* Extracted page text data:
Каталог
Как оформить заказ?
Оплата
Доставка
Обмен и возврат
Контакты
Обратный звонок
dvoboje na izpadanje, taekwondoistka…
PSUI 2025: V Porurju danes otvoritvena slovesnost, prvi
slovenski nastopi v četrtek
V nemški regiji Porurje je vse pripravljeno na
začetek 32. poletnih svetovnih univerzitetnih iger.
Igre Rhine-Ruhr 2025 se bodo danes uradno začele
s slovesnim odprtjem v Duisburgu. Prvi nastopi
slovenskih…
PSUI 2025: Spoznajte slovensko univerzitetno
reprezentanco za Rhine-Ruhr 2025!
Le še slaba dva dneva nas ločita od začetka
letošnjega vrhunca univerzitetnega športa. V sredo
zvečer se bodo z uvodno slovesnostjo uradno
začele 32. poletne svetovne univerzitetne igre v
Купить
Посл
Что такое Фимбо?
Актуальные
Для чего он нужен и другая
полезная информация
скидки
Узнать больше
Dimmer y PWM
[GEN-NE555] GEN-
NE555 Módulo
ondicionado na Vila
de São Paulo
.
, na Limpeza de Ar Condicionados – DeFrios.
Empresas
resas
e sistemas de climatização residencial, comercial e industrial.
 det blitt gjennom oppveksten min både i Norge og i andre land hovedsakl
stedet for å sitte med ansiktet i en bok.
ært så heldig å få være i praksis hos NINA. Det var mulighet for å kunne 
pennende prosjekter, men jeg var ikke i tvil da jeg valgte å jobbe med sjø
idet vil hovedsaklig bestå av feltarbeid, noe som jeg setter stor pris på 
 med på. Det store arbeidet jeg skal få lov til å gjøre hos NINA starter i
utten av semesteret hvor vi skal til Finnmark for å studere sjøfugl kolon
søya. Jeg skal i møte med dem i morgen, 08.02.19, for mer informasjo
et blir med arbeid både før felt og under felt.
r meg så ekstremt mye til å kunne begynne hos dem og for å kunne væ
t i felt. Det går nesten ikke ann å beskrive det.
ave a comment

* Exercise directions: Repeat every entry exactly as written above.

* Reply:
Каталог
Как оформить заказ?
Оплата
Доставка
Обмен и возврат
Контакты
Обратный звонок
dvoboje na izpadanje, taekwondoistka…
PSUI 2025: V Porurju danes otvoritvena slovesnost, prvi
slovenski nastopi v četrtek
V nemški regiji Porurje je vse pripravljeno na
začetek 32. poletnih svetovnih univerzitetnih iger.
Igre Rhine-Ruhr 2025 se bodo danes uradno začele
s slovesnim odprtjem v Duisburgu. Prvi nastopi
slovenskih…
PSUI 2025: Spoznajte slovensko univerzitetno
reprezentanco za Rhine-Ruhr 2025!
Le še slaba dva dneva nas ločita od začetka
letošnjega vrhunca univerzitetnega športa. V sredo
zvečer se bodo z uvodno slovesnostjo uradno
začele 32. poletne svetovne univerzitetne igre v
Купить
Посл
Что такое Фимбо?
Актуальные
Для чего он нужен и другая
полезная информация
скидки
Узнать больше
Dimmer y PWM
[GEN-NE555] GEN-
NE555 Módulo
ondicionado na Vila
de São Paulo
.
, na Limpeza de Ar Condicionados – DeFrios.
Empresas
resas
e sistemas de climatização residencial, comercial e industrial.
 det blitt gjennom oppveksten min både i Norge og i andre land hovedsakl
stedet for å sitte med ansiktet i en bok.
ært så heldig å få være i praksis hos NINA. Det var mulighet for å kunne 
pennende prosjekter, men jeg var ikke i tvil da jeg valgte å jobbe med sjø
idet vil hovedsaklig bestå av feltarbeid, noe som jeg setter stor pris på 
 med på. Det store arbeidet jeg skal få lov til å gjøre hos NINA starter i
utten av semesteret hvor vi skal til Finnmark for å studere sjøfugl kolon
søya. Jeg skal i møte med dem i morgen, 08.02.19, for mer informasjo
et blir med arbeid både før felt og under felt.
r meg så ekstremt mye til å kunne begynne hos dem og for å kunne væ
t i felt. Det går nesten ikke ann å beskrive det.
ave a comment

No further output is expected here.